1. Salt loading under normal water did not change DPi, while salt loading under L-NAME increased DPi (0.23 vs 0.28, P<0.05) (Figure 1). Daily urine volume did not differ significantly among the four groups.2. There was no significant difference in water and food intake between the four groups. 3. Histopathological images of the kidneys in four groups by HE and Masson-Trichrome staining showed no glomerulosclerosis, tubular atrophy or interstitial fibrosis.4. Salt loading under normal water increased sodium excretion during the active phase (0.11±0.01 vs 0.20±0.01), but salt loading under L-NAME suppressed the increase in sodium excretion(0.10±0.01 vs 0.16±0.01). In the inactive phase, salt loading under normal water did not increase Na excretion, but salt loading under L-NAME significantly increased Na excretion(0.02 ± 0.01 vs 0.06 ± 0.01 ). 5 We found a significant decrease in phosphorylated NCC(0.99±0.03 vs 0.68±0.03, p<0.05) and no significant change in the expression of NCC and ENaC after salt loading under normal water. On the other hand, after salt loading under L-NAME, phosphorylated NCC was not significantly decreased (0.86±0.03 vs 0.78±0.03) and the expression of NCC and ENaC was not significantly changed (Figure 2). 6. Serum aldosterone levels decreased after salt loading both under normal water(34.1 vs 13.3) and L-NAME administration(103.0 vs 29.1). Renal angiotensinogen did not change after salt loading under normal water (1.01 vs 1.09), whereas there was a marked increase in renal angiotensinogen after salt loading under L-NAME (1.44 vs 2.77, p<0.05).

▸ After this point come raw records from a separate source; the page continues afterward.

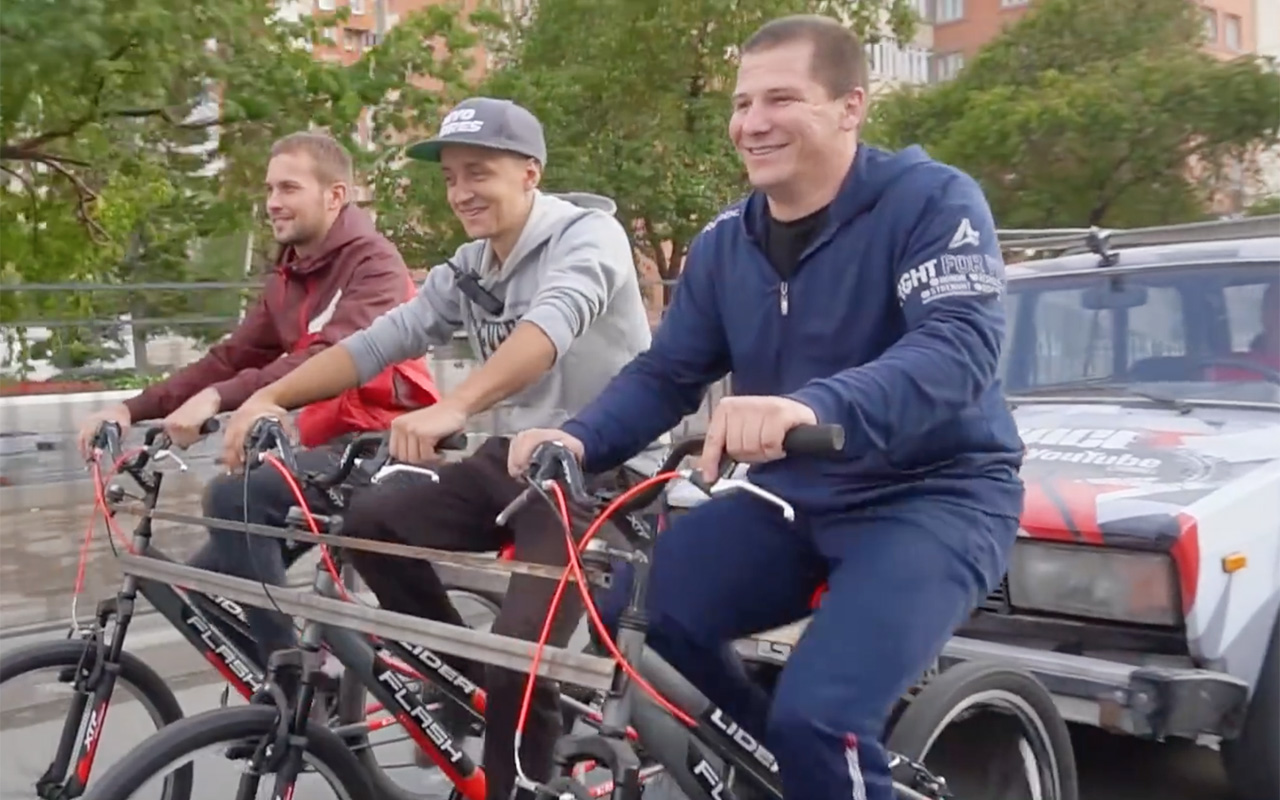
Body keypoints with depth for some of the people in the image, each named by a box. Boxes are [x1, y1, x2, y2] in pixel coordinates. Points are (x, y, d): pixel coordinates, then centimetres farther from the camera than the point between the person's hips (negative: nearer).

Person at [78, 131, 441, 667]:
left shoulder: (372, 261, -12)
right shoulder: (287, 280, 15)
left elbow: (336, 358, -28)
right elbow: (229, 359, 9)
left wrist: (217, 400, -38)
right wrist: (133, 409, -4)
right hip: (329, 445, 9)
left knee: (235, 497, -28)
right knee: (209, 582, 0)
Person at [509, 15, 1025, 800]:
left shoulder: (932, 200, -13)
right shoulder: (725, 242, 5)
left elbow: (961, 345, -29)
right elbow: (664, 374, 6)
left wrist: (814, 406, -48)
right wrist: (579, 439, -16)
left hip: (935, 496, -6)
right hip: (794, 499, 6)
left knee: (818, 719, -26)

7. Treatment with the NCC inhibitor thiazide did not improve DPi in the NSD group (0.13±0.01 vs 0.15±0.01), whereas it did in the L-NAME+HSD group (0.28±0.01 vs 0.19±0.01). When the ENaC inhibitor amiloride was administered, the NSD group did not show a DPi improvement (0.12±0.01 vs 0.13±0.01) and the L-NAME+HSD group did not show a DPi improvement (0.28±0.01 vs 0.25±0.01)
Interpretation of results
In subjects with decreased NO production, excessive salt intake was found to increase the risk of the nocturnal polyuria. On the basis of this clinical result, the combination of NO deficiency and a high-salt diet allowed us to create an animal model of nocturnal polyuria. In addition, we found that the hyperactivation of the local RAS system in the kidney leads to the hyperactivation of the SPAK-NCC pathway in the distal renal tubules, resulting in insufficient urinary sodium excretion during the active period and increased urine volume during the inactive period. Treatment with an NCC inhibitor resulted in an DPi improvement, indicating that NCC activation is the cause of nocturnal polyuria.